Sür'at fazilet mi?

  • GİRİŞ02.09.2008 10:06
  • GÜNCELLEME02.09.2008 10:06

TERAVİH NAMAZI

SORU: Bazı imamlar tervih namazını hızlı kıldırıyorlar. Namazın alalacele kılınması hususunda varid olan bir durum sözkonusu mudur?
 
CEVAP: Teravih istirahat anlamındadır. Yani dinlene dinlene kılınması gereken bir namazdır. İster farz olsun ister sünnet olsun namaz kılarken tadil-i erkana uymak elzemdir. Tadil-i erkana uyulmadığı takdirde çoğunluğa göre namazın iadesi gerekir.

Ebu Yusuf ve Hanefi Mezhebinin dışındaki üç mezhebe göre namazda tadil-i erkana uymak farz; Ebu Hanife ve İmam Muhammed'e göre vacip hükmündedir. Teravih namazı kılınmazsa bir şey olmaz. Sadece sevabından mahrum kalınır. Fakat teravih kılınıp da tadil-i erkana uyulmazsa büyük bir vebal altında kalınır.

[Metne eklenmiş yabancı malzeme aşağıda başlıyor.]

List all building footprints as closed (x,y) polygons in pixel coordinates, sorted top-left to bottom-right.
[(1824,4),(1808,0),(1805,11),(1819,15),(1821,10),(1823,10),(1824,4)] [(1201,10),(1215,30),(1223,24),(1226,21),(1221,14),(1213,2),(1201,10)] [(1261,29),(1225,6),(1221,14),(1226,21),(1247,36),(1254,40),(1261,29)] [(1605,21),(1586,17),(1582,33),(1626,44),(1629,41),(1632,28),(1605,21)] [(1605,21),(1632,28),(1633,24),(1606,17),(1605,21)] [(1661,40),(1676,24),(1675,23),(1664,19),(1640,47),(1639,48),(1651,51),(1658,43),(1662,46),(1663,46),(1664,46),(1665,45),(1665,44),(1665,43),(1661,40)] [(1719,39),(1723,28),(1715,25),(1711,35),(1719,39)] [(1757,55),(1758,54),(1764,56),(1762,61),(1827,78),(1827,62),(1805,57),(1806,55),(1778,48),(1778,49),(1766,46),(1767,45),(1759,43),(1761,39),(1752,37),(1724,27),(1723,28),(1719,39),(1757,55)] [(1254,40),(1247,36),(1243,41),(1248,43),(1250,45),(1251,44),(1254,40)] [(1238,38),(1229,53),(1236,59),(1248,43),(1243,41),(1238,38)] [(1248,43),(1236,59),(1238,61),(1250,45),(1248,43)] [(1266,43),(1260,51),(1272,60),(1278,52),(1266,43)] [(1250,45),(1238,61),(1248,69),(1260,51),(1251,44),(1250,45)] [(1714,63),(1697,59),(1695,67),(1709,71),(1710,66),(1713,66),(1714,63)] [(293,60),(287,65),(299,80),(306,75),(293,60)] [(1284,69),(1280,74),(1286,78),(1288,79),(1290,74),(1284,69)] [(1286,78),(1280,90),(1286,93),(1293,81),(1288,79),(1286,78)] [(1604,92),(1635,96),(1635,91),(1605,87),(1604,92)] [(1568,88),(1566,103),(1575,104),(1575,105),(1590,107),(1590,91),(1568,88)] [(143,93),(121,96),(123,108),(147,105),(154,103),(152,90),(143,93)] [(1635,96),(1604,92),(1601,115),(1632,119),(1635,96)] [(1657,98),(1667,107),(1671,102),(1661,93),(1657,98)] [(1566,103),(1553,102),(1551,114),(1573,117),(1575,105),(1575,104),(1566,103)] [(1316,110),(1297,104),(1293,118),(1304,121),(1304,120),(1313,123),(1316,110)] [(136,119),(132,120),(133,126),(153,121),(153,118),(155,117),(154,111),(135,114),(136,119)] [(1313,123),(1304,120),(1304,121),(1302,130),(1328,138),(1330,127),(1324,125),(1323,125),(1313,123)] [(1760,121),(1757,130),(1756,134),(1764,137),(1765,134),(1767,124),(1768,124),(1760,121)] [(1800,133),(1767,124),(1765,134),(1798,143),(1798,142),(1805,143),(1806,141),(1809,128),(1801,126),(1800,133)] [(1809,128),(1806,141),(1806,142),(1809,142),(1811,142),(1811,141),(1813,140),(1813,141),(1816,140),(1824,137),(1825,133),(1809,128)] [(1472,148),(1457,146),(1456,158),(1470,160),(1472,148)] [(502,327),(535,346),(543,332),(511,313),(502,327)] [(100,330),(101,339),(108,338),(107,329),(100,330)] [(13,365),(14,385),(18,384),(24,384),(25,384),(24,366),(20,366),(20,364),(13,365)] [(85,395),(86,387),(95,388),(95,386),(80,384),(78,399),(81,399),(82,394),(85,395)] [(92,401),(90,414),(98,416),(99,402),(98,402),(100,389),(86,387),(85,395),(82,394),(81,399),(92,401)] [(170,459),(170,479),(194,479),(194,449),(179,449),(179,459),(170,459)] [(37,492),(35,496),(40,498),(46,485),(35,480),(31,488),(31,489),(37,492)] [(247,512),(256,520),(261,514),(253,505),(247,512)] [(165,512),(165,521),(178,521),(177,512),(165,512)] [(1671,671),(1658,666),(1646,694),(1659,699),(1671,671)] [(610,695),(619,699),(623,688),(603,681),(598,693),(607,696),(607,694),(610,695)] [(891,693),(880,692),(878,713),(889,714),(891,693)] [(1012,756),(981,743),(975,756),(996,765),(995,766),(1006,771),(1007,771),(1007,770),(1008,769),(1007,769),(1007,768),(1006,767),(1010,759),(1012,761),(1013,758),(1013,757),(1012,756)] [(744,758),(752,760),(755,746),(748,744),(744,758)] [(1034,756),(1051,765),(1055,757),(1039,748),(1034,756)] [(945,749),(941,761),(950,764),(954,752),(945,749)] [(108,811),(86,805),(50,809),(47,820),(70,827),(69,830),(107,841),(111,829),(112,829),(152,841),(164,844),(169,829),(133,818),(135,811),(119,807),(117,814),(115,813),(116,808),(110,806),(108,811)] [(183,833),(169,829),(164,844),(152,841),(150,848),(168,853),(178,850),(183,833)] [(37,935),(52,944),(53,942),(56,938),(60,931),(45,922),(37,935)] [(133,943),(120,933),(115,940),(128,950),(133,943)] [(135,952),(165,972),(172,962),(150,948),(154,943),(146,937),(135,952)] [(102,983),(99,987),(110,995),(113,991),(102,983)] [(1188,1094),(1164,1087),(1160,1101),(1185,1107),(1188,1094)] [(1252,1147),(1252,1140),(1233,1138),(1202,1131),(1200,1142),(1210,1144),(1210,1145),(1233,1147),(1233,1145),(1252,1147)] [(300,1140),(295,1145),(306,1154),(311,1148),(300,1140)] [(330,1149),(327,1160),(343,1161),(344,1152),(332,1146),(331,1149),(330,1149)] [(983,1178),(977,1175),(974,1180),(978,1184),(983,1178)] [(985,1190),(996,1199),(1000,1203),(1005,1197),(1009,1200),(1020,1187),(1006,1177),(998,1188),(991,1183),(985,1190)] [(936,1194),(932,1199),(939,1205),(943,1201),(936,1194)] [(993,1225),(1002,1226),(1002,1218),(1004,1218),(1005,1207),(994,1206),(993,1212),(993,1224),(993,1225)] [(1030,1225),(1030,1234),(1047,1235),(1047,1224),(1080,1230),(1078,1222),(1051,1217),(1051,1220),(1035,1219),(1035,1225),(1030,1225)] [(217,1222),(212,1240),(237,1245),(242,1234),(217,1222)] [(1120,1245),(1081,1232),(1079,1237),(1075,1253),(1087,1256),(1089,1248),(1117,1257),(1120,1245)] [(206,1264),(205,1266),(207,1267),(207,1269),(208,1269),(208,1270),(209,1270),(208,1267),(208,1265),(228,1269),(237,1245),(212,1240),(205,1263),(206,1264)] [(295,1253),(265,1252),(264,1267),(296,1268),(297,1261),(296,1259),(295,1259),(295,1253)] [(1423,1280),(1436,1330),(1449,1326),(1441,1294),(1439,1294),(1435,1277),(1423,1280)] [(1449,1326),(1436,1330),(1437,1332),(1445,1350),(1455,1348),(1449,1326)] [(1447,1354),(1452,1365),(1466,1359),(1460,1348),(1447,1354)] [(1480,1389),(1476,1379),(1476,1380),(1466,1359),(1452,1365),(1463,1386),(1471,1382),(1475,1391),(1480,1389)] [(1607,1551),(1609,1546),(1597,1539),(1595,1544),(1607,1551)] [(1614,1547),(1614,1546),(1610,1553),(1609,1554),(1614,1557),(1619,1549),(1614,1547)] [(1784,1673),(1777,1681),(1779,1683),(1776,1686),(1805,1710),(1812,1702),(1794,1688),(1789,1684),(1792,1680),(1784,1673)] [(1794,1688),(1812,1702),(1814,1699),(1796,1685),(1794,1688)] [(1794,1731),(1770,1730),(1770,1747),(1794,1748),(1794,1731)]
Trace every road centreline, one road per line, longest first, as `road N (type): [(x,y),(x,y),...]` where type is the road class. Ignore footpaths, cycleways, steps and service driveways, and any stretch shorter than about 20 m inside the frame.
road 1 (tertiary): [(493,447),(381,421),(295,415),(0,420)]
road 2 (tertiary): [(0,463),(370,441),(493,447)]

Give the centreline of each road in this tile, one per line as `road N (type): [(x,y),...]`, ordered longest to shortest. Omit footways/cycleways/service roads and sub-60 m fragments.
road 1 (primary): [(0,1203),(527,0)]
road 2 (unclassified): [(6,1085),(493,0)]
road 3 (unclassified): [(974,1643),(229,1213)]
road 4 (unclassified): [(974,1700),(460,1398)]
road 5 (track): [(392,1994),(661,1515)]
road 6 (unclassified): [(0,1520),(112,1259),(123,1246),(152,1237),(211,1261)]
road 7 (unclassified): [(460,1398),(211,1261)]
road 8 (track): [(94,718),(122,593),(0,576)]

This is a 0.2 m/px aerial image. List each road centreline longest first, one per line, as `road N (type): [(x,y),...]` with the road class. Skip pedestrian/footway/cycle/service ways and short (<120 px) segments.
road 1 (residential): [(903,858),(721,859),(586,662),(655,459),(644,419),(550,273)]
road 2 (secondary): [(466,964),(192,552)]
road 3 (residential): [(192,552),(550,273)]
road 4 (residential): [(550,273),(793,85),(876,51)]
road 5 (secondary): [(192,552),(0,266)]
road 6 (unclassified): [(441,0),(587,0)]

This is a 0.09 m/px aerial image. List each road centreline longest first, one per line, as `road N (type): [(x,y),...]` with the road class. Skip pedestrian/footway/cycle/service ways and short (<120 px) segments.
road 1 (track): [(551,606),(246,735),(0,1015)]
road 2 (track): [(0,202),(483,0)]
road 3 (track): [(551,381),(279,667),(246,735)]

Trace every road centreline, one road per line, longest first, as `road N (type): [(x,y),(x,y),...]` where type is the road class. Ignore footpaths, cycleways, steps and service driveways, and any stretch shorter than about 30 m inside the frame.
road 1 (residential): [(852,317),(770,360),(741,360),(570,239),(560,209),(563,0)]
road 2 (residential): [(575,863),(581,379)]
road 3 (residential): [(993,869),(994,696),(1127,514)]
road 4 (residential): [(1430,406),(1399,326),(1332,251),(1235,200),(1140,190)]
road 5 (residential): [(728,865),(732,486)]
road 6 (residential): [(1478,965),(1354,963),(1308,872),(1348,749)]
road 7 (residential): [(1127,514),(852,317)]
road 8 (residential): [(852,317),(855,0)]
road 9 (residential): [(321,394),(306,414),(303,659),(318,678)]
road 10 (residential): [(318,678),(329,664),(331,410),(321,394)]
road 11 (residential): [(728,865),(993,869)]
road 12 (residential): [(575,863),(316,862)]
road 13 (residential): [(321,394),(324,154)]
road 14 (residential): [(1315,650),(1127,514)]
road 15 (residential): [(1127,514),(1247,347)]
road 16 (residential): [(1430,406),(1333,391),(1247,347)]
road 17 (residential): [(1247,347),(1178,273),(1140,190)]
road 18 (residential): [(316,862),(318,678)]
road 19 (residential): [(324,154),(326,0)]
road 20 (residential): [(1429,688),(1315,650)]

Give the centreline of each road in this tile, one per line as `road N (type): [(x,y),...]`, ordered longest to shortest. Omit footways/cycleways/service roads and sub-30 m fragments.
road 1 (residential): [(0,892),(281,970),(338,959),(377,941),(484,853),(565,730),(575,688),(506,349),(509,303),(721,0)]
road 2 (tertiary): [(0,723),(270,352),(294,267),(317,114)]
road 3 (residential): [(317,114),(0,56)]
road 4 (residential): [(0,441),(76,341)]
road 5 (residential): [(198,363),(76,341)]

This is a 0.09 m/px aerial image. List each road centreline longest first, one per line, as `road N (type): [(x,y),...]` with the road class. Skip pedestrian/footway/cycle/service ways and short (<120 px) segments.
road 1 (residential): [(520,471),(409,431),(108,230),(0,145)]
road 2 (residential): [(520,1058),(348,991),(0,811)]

İmam Malik, el-Saib b. Yezid'den şöyle rivayet etmiştir: '' Ömer (r.a) Übey b. Ka'b ile Temim el- Dariye Ramazan-ı şerifte cemaatle onbir rekat(Teravih ve Vitir Namazını) kıldırmalarını emretmişti. İmam yüzlerce ayeti (kıyamda)okurdu. Öyle ki kıyam çok uzadığından direklere dayanırdık.''(Muvatta, es-Salat fi'r-Ramazan, 4)
Evet, teravih acele kılınacak bir namaz değildir.

Fazileti de suratinde değildir. Teravih namazının sevabına nail olalım derken tadil-i erkana aykırı hareket ederek vebal altına girmeyelim. Namazın tamamını kılmaya gücü yeten tamamını kılmalı. Tamamını kılamayan takatının yettiği miktarla yetinmeli. Fakat, namazın tamamını kılacağım diye tadil-i erkana aykırı hareket etmemeli. (ayrc. bkz. Fetavay-ı Hindiyye, c.1, s. 398)
 
                         YOLCUNUN ORUCU

SORU: Bir kimse hasta yada yolcu olması hasebiyle orucunu tutamadan ve kaza etmeye imkan bulamadan ölürse ne yapılması gerekir?
 
CEVAP: Bir kimse hastalık veya yolculuk nedeniyle oruç tutamaz ve tutamadığı oruçları kaza etme imkanı bulamadan vefat ederse, günahkar olmadığı gibi fidyesini vermesi icab etmez. (Muğn'il- Muhtac, c. 1, s. 438)
Fakat seferden döndükten sonra veya hastalığı iyileştikten sonra kaza etme imkanı bulduğu halde kaza etmeden vefat ederse, günahkar olur. Fidyesinin verilmesi için vasiyet etmesi gerekir.
 
                            ORUCUN KAZASI

SORU: Sürekli yolculuk yapan bir Şoför, zamanında oruç tutamadığı gibi devamlı yolda olması sebebiyle orucu kaza edememektedir. Ne yapılması gerekir?
 
CEVAP:Sürekli yolculuk yapan bir şoför, yolculuk esnasında oruç tutabiliyorsa orucunu tutması daha güzel olur. Yolculuk esnasında oruç tutamıyorsa İslam dini hasta ve yolculuk mazereti olanları oruç tutmakla yükümlü tutmamıştır. Dinimiz bu gibi mazeretlere ruhsat vermiştir. Mazeret ne kadar devam ederse ruhsat da o kadar devam eder. Mazeret bittiğinde ruhsat da biter.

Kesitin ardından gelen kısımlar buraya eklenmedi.